Starring Mohamed Nasheed
Directed by Jon Shenk
The Island President is the story of the President of the Maldives, Mohamed Nasheed, and his fight to save his island nation from a natural disaster brought on by global warming. It follows his history from activist to president, but spends most of its time focused on the first year of his presidency and his influence on the Copenhagen Climate Summit held in 2009. The film has a strong environmental message behind it, but is the film as strong as its message?
The film opens with President Nasheed explaining the situation and dire circumstances of global warming on his island nation. We segue into a brief history lesson of the Maldives and its former dictatorship-like rule under the brutal hand of Maumoon Gayoom. Gayoom ruled for 30 years unopposed, he was compared to the likes of a Mafia Don more than a government official, with a reputation that included the torture and killing of others with opposing views and corrupt backroom dealings. After a political torture that resulted in death became public, with pictures of the beaten subject and all, the time for a change was ready in the Maldivian public eye. It was this atmosphere that allowed Nasheed, despite being imprisoned by Gayoom on at least 20 different occasions, to come to power. It was with this tenacity that Nasheed took to his newest and most deadly foe, climate change.
The film offers an unprecedented candid look at a world leader and the political barriers and red tape that must be addressed when trying to establish real change. Nasheed is an engaging character, one moment standing in front of a throng of reporters confidently delivering his message on climate change and regulation, the next fretting over the idea that he is the only leader in the room that still needs to duck out for a smoke. Nasheed can come across brash and aggressive when he needs to be and shows a brilliant intelligence for playing the political game. Unfortunately he has little clout in the game of world politics which is why he must strive and push and hard as he does.
Director Shenk’s access is impressive. The fact that he has managed so much behind the scenes chatter and planning is unprecedented and in some instances, like the Chinese Delegations waiting room, shines a light on the uphill battle that Nasheed really faces.
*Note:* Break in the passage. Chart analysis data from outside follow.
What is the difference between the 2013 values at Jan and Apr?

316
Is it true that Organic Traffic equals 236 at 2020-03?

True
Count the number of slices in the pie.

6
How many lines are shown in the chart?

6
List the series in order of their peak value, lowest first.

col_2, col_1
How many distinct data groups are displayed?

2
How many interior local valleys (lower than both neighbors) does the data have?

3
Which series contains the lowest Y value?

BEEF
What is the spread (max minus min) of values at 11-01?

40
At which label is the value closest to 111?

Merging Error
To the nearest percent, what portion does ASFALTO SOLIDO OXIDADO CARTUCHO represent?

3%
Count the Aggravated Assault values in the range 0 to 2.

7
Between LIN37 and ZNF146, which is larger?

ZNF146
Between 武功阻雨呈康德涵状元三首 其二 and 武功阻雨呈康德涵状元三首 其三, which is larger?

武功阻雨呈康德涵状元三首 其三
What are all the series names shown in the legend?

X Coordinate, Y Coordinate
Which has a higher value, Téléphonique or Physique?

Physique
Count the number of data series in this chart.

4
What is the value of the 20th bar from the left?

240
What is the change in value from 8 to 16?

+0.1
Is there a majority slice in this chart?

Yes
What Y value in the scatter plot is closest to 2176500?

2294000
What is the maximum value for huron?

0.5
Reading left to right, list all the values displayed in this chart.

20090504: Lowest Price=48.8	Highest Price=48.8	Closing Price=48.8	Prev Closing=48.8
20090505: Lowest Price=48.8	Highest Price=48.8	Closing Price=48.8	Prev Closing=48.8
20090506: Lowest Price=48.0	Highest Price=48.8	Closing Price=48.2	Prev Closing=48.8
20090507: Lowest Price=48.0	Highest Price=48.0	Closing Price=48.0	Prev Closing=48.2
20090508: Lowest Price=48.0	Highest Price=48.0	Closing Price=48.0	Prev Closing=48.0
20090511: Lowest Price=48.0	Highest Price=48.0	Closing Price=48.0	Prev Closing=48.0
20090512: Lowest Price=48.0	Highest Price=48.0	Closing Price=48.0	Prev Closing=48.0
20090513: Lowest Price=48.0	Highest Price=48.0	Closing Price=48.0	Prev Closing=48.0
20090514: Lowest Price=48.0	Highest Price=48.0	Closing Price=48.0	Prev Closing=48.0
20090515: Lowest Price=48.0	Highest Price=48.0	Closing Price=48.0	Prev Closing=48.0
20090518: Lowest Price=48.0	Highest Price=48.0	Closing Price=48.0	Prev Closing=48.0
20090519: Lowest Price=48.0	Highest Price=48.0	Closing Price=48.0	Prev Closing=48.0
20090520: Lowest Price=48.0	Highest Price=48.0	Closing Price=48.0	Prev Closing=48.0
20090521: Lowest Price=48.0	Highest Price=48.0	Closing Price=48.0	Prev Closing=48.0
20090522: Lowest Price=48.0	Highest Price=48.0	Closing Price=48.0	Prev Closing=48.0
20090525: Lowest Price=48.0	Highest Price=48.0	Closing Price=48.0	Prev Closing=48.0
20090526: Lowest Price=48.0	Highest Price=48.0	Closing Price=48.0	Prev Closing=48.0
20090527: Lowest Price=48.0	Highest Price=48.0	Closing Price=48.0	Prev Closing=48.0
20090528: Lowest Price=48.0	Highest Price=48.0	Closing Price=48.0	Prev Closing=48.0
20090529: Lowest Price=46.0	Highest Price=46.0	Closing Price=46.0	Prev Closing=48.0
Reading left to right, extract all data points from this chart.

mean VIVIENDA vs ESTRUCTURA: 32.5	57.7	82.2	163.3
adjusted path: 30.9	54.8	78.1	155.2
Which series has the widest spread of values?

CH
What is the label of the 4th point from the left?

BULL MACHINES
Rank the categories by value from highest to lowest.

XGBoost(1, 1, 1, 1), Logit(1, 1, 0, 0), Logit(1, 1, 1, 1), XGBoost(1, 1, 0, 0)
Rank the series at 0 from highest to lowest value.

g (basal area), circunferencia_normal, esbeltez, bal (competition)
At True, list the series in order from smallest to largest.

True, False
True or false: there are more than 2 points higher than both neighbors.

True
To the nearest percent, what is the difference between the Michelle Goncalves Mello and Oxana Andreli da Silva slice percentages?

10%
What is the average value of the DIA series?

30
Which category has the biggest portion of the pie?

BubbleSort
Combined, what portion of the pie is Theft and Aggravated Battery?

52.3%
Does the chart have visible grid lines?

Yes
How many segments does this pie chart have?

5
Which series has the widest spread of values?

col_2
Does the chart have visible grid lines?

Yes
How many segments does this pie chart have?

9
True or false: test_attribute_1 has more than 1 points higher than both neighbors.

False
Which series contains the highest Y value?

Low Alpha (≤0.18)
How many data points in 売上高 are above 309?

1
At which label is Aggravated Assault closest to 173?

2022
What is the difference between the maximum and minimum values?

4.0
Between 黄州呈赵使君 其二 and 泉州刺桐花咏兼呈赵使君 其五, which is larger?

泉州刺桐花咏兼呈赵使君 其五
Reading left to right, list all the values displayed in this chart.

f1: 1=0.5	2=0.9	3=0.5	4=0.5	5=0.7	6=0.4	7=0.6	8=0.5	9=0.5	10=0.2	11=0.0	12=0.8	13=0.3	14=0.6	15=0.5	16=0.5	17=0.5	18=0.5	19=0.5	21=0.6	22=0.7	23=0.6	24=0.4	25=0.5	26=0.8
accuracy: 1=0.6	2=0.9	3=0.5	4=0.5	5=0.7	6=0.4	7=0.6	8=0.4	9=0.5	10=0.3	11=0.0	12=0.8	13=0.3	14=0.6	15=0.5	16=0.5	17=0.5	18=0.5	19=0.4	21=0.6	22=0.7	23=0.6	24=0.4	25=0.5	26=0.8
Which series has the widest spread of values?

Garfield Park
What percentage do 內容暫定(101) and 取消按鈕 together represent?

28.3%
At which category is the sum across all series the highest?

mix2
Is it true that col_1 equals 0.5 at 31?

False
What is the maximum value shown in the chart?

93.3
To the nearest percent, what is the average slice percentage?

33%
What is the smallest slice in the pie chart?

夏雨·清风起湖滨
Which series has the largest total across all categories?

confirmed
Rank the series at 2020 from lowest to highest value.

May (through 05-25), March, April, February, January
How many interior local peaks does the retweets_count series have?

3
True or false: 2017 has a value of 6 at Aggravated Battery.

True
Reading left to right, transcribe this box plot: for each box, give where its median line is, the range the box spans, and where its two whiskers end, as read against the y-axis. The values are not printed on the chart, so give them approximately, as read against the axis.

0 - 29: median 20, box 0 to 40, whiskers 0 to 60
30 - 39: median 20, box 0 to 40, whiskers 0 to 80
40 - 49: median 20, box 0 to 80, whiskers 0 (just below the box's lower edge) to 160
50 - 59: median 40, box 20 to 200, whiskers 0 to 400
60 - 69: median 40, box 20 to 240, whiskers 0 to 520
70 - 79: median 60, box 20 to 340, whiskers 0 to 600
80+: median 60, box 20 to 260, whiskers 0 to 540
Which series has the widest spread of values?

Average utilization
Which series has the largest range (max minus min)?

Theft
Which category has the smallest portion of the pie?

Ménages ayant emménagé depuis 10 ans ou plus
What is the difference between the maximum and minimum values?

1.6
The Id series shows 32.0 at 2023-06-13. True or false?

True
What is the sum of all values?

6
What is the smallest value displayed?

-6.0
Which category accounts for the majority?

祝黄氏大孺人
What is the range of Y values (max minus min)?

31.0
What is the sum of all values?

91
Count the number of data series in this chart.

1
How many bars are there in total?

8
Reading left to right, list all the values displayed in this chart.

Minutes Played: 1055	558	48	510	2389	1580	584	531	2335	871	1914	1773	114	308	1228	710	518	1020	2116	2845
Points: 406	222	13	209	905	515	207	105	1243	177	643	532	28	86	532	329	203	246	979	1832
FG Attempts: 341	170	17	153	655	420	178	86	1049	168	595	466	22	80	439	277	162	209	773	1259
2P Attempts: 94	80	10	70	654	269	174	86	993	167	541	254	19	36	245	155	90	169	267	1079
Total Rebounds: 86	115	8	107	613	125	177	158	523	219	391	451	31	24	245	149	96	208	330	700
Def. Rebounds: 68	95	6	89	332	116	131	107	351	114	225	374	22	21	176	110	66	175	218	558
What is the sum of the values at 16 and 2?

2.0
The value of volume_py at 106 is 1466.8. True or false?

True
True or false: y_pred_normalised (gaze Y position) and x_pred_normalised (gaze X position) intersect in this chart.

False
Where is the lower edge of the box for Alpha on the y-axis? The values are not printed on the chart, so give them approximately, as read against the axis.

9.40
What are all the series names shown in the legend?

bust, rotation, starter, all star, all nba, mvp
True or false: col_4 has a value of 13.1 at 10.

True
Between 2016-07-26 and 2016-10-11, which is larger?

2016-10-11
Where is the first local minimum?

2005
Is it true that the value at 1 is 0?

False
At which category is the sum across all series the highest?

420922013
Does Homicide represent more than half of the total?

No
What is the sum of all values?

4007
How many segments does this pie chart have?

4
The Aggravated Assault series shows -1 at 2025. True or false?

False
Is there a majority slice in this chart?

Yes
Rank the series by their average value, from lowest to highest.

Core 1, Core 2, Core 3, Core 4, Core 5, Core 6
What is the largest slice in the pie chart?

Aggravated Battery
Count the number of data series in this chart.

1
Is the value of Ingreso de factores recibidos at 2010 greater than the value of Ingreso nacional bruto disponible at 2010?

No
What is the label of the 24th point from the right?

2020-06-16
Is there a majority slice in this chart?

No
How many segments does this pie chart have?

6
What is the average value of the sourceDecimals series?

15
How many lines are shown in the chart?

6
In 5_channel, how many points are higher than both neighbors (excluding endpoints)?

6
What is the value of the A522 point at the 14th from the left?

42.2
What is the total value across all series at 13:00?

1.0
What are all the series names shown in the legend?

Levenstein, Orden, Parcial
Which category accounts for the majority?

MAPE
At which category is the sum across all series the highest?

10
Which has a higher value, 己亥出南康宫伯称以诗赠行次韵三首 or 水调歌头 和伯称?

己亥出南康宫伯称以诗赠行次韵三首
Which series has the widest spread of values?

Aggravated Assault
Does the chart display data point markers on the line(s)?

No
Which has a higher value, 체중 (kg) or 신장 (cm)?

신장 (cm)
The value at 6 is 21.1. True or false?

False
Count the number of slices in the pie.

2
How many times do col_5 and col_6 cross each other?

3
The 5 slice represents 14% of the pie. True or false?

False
It’s the tidbits like these that really shine out as the rest of the film seems content to simply follow around Nasheed as he fight’s the good fight. Outside of his little circle we do not hear from the Maldivian people as to how they feel about their new leader and the time spent dealing with Nasheed’s family is very limited.
Ultimately it’s the message behind the film and not so much the film itself that lives on after viewing, but that may have been the intent. Based on the amount of access to a world leader captured on screen I must give the film a recommend.
The Island President starts it run at the Hot Docs Bloor Cinema on Friday June 15th.